As several state universities head back to school, social distancing is a must, BUT how do you get students to stop partying? The answer? You can't.

Students have begun moving in on several Michigan campuses, and the question is, how do you keep young people from gathering together in large groups during a pandemic?

I'm not sure you can.

Each major university has started the school year with different strategies.

Eastern has delayed on-campus move in dates, opting for a virtual classroom until September 20.

Michigan State has said its entire first semester will be virtual.

Western has acquired 15-minute rapid response COVID tests, and is instituting touch free move in procedures. 

GVSU will institute random testing, and when students go home for Thanksgiving, they won't come back, as the remainder of the classes from that point on will be online. The idea there is that students could conceivably bring the virus back to college.

But the only school to address student partying has been Central, which has a long tradition of huge gatherings, usually off campus.

After videos leaked out this weekend of huge gatherings off campus, the University has announced they will fine students who are identified at such gatherings. 

Vice President for Student Affairs at CMU, Tony Voisin, released a statement Friday announcing holding students responsible for keeping such gatherings down.
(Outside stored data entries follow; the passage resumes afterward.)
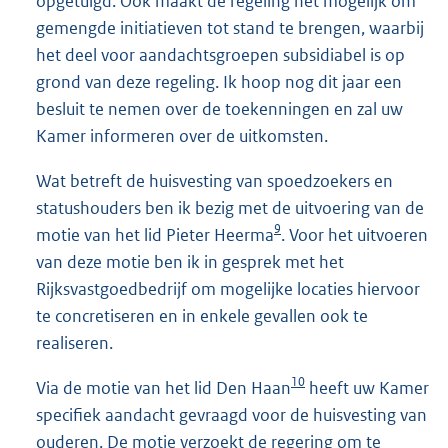
opgetuigd. Ook maakt de regeling het mogelijk om
gemengde initiatieven tot stand te brengen, waarbij
het deel voor aandachtsgroepen subsidiabel is op
grond van deze regeling. Ik hoop nog dit jaar een
besluit te nemen over de toekenningen en zal uw
Kamer informeren over de uitkomsten.
Wat betreft de huisvesting van spoedzoekers en
statushouders ben ik bezig met de uitvoering van de
9
motie van het lid Pieter Heerma
. Voor het uitvoeren
van deze motie ben ik in gesprek met het
Rijksvastgoedbedrijf om mogelijke locaties hiervoor
te concretiseren en in enkele gevallen ook te
realiseren.
10
Via de motie van het lid Den Haan
heeft uw Kamer
specifiek aandacht gevraagd voor de huisvesting van
ouderen. De motie verzoekt de regering om te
Attending large parties and ignoring safety guidelines increases the risk of COVID-19 transmission for everyone who lives, learns and works on our campus and in our community. We will not allow the actions of a few individuals to jeopardize others, and we will immediately fine, or even suspend, individuals who host or attend large gatherings.

Without fail, at other institutions nationwide, large weekend parties have resulted in an increase in positive COVID-19 diagnoses — and in some, the shutdown of their entire campuses. The actions of a few selfish students have ruined an entire year for thousands of their peers. The same will happen here at CMU if students continue to engage in this type of reckless, irresponsible behavior.

While so far the COVID numbers are low at CMU, the attempt to fine students seems vague at best, hard to enforce at worst.

Full disclosure: while attending CMU, the school was in Playboy magazine's top ten for partying, and I caught two contagious diseases while living in the dormitory, mononucleosis and influenza. But back then, nobody seemed to give a crap about my health.

So I say to you, Chippewa students, at least someone cares and is trying to look out for you. And to the school administration I say, good luck! You're gonna need it if you think the students will stop partying.